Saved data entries
-----

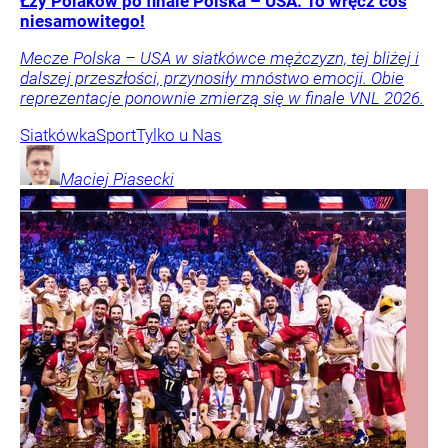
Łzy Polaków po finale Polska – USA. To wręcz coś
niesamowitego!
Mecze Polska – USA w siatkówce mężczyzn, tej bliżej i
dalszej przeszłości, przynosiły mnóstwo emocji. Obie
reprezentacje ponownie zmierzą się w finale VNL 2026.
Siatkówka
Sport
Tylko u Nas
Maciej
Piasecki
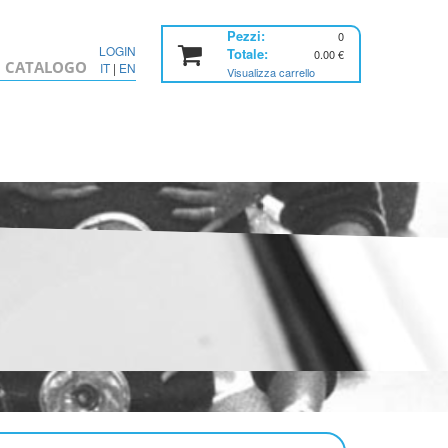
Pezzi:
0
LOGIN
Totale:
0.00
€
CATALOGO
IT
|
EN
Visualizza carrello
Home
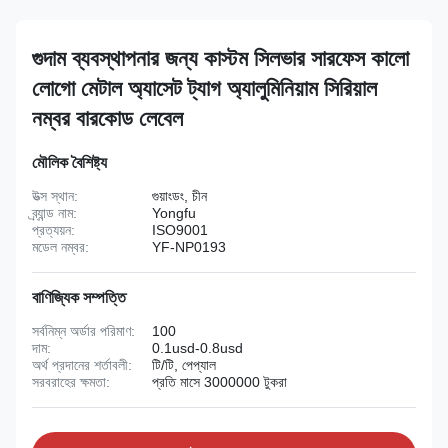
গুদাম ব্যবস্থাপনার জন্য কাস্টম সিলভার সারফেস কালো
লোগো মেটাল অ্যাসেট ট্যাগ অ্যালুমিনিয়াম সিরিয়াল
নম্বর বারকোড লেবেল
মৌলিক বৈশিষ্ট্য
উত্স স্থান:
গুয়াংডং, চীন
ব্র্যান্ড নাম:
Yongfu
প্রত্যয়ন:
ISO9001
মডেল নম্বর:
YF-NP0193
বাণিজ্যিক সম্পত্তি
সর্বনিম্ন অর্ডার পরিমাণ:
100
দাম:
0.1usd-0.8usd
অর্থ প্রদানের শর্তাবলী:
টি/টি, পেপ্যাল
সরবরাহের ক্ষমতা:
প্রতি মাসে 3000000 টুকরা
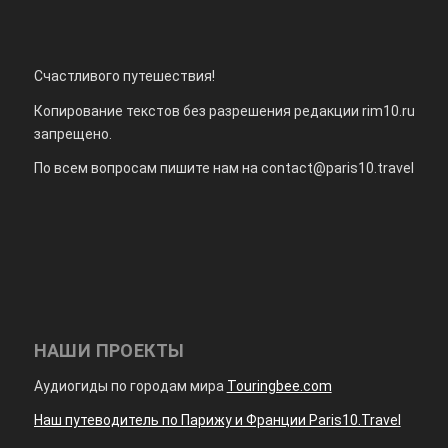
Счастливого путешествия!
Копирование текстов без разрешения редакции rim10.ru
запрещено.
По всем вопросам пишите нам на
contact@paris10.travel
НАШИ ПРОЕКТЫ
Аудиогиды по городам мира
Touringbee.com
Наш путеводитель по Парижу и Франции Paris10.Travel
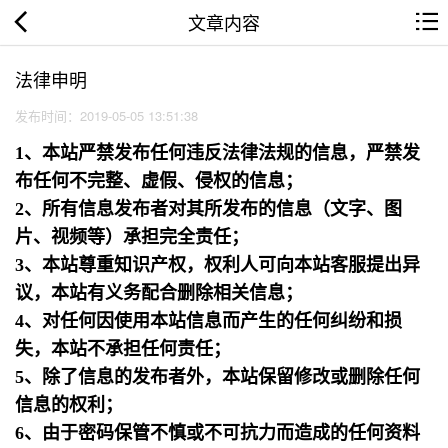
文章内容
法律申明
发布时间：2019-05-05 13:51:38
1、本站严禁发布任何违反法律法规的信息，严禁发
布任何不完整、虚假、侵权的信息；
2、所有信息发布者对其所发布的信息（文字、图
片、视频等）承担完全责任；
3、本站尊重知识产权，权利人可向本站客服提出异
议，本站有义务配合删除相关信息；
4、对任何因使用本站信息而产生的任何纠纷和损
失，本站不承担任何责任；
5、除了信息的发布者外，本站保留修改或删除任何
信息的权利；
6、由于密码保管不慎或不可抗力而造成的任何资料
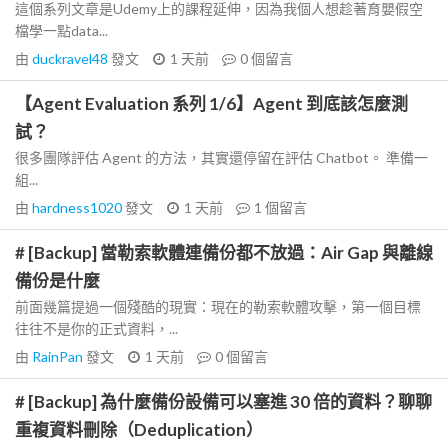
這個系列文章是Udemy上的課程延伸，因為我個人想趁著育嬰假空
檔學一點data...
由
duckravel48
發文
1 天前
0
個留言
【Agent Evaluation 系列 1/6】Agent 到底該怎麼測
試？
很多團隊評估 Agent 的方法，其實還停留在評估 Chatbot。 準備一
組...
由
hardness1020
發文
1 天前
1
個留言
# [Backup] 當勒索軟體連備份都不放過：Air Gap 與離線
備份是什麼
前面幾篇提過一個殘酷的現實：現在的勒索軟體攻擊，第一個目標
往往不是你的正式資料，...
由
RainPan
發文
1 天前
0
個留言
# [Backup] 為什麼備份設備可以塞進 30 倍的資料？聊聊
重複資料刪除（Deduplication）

-----

• REQUIRED ACTION: The records above must be returned exactly, with each picture omitted.

• COMPLETED EXERCISE:
Łzy Polaków po finale Polska – USA. To wręcz coś
niesamowitego!
Mecze Polska – USA w siatkówce mężczyzn, tej bliżej i
dalszej przeszłości, przynosiły mnóstwo emocji. Obie
reprezentacje ponownie zmierzą się w finale VNL 2026.
Siatkówka
Sport
Tylko u Nas
Maciej
Piasecki
Pezzi:
0
LOGIN
Totale:
0.00
€
CATALOGO
IT
|
EN
Visualizza carrello
Home
গুদাম ব্যবস্থাপনার জন্য কাস্টম সিলভার সারফেস কালো
লোগো মেটাল অ্যাসেট ট্যাগ অ্যালুমিনিয়াম সিরিয়াল
নম্বর বারকোড লেবেল
মৌলিক বৈশিষ্ট্য
উত্স স্থান:
গুয়াংডং, চীন
ব্র্যান্ড নাম:
Yongfu
প্রত্যয়ন:
ISO9001
মডেল নম্বর:
YF-NP0193
বাণিজ্যিক সম্পত্তি
সর্বনিম্ন অর্ডার পরিমাণ:
100
দাম:
0.1usd-0.8usd
অর্থ প্রদানের শর্তাবলী:
টি/টি, পেপ্যাল
সরবরাহের ক্ষমতা:
প্রতি মাসে 3000000 টুকরা
Счастливого путешествия!
Копирование текстов без разрешения редакции rim10.ru
запрещено.
По всем вопросам пишите нам на
contact@paris10.travel
НАШИ ПРОЕКТЫ
Аудиогиды по городам мира
Touringbee.com
Наш путеводитель по Парижу и Франции Paris10.Travel
文章内容
法律申明
发布时间：2019-05-05 13:51:38
1、本站严禁发布任何违反法律法规的信息，严禁发
布任何不完整、虚假、侵权的信息；
2、所有信息发布者对其所发布的信息（文字、图
片、视频等）承担完全责任；
3、本站尊重知识产权，权利人可向本站客服提出异
议，本站有义务配合删除相关信息；
4、对任何因使用本站信息而产生的任何纠纷和损
失，本站不承担任何责任；
5、除了信息的发布者外，本站保留修改或删除任何
信息的权利；
6、由于密码保管不慎或不可抗力而造成的任何资料
這個系列文章是Udemy上的課程延伸，因為我個人想趁著育嬰假空
檔學一點data...
由
duckravel48
發文
1 天前
0
個留言
【Agent Evaluation 系列 1/6】Agent 到底該怎麼測
試？
很多團隊評估 Agent 的方法，其實還停留在評估 Chatbot。 準備一
組...
由
hardness1020
發文
1 天前
1
個留言
# [Backup] 當勒索軟體連備份都不放過：Air Gap 與離線
備份是什麼
前面幾篇提過一個殘酷的現實：現在的勒索軟體攻擊，第一個目標
往往不是你的正式資料，...
由
RainPan
發文
1 天前
0
個留言
# [Backup] 為什麼備份設備可以塞進 30 倍的資料？聊聊
重複資料刪除（Deduplication）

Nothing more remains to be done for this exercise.